◆ Tasks and exercises
a) In the text on Vicosoprano, which settlement joined the municipality in 1971?
b) Write the next part of the text on Vicosoprano, following on from its last sentence.

◆ Text segment
#####

Vicosoprano has an area, As of 2006, of 54 km2. Of this area, 8.6% is used for agricultural purposes, while 25.6% is forested. Of the rest of the land, 1% is settled (buildings or roads) and the remainder (64.7%) is non-productive (rivers, glaciers, or mountains).

The municipality is located in the Bergell sub-district of the Maloja district. It is the largest municipality of the Bergell sub-district. It consists of the village of Vicosoprano (elev. 1067 m) and the hamlets of Roticcio and Pongello. In 1971 the settlement of Casaccia joined Vicosoprano.

On 1 January 2010 the municipalities of Bondo, Castasegna, Soglio, Stampa, and Vicosoprano merged into a new municipality, Bregaglia.

==Demographics==
Vicosoprano had a population (As of 2008) of 445, of which 9.7% are foreign nationals. Over the last 10 years, the population has decreased at a rate of -10.2%.

As of 2000, the gender distribution of the population was 48.4% male and 51.6% female. The age distribution, As of 2000, in Vicosoprano is; 67 children or 15.6% of the population are between 0 and 9 years old. 34 teenagers or 7.9% are 10 to 14, and 14 teenagers or 3.3% are 15 to 19. Of the adult population, 39 people or 9.1% of the population are between 20 and 29 years old. 55 people or 12.8% are 30 to 39, 82 people or 19.1% are 40 to 49, and 42 people or 9.8% are 50 to 59. The senior population distribution is 33 people or 7.7% of the population are between 60 and 69 years old, 38 people or 8.9% are 70 to 79, there are 18 people or 4.2% who are 80 to 89, and there are 7 people or 1.6% who are 90 to 99.

#####

[Stored entries]

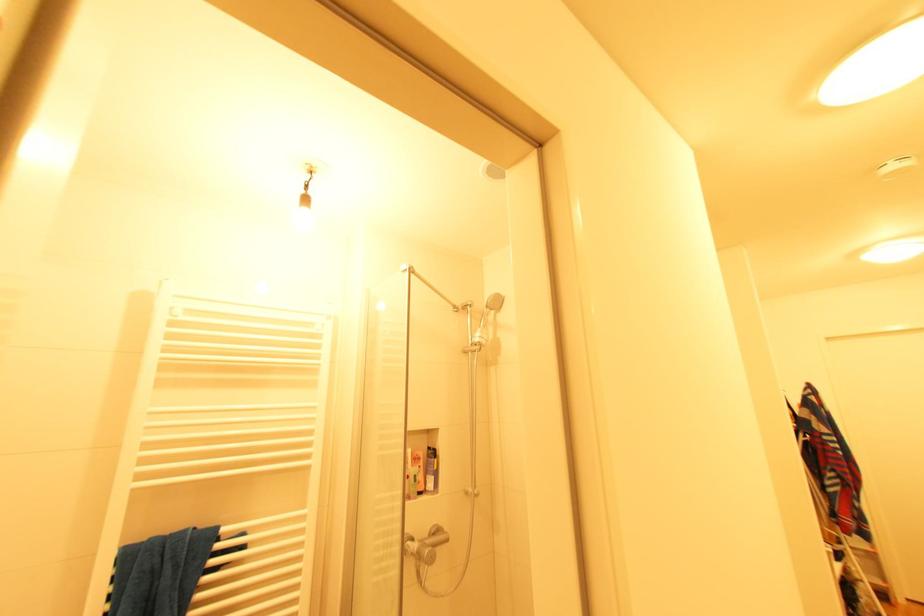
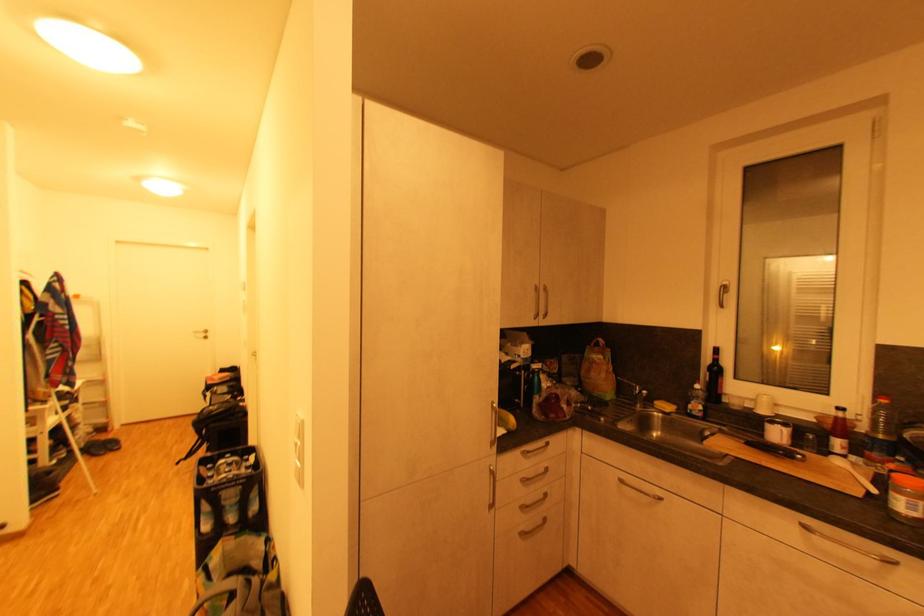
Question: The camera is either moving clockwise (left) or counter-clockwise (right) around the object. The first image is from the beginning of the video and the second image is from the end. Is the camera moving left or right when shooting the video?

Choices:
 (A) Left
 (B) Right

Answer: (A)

#####

◆ Outputs by task
a) Casaccia joined Vicosoprano in 1971.

b)
In the 2007 federal election, the most popular party was the SVP which received 64.6% of the vote. The next three most popular parties were the SP (18.9%), the FDP (14.3%), and the CVP (2.1%).

The entire Swiss population is generally well educated. In Vicosoprano about 66.7% of the population (between age 25–64) have completed either non-mandatory upper secondary education or additional higher education (either University or a Fachhochschule).

Vicosoprano has an unemployment rate of 0.96%. As of 2005, there were 24 people employed in the primary economic sector and about 11 businesses involved in this sector. 130 people are employed in the secondary sector and there are 15 businesses in this sector. 89 people are employed in the tertiary sector, with 19 businesses in this sector.

The historical population is given in the following table:

| year | population |
|---|---|
| 1850 | 383 |
| 1900 | 417 |
| 1950 | 415 |
| 1960 | 568^{a} |
| 1970 | 387 |
| 2000 | 429 |

 Population increase during construction of the dam at Albigna.

==Languages==
Most of the population (As of 2000) speaks Italian (80.7%), with German being second most common (12.8%) and Romansh being third ( 4.2%). The majority of the population speaks the local dialect of Lombard.

Languages in Vicosoprano
| Languages | Census 1980 |  | Census 1990 |  | Census 2000 |  |
| Number | Percent | Number | Percent | Number | Percent |
| German | 43 | 10.83% | 41 | 10.43% | 55 | 12.82% |
| Romansh | 8 | 2.02% | 16 | 4.07% | 18 | 4.20% |
| Italian | 342 | 86.15% | 329 | 83.72% | 346 | 80.65% |
| Population | 397 | 100% | 393 | 100% | 429 | 100% |

==Weather==
Vicosoprano has an average of 111.4 days of rain per year and on average receives 1492 mm of precipitation. The wettest month is May during which time Vicosoprano receives an average of 185 mm of precipitation. During this month there is precipitation for an average of 13.3 days. The driest month of the year is February with an average of 72 mm of precipitation over 13.3 days.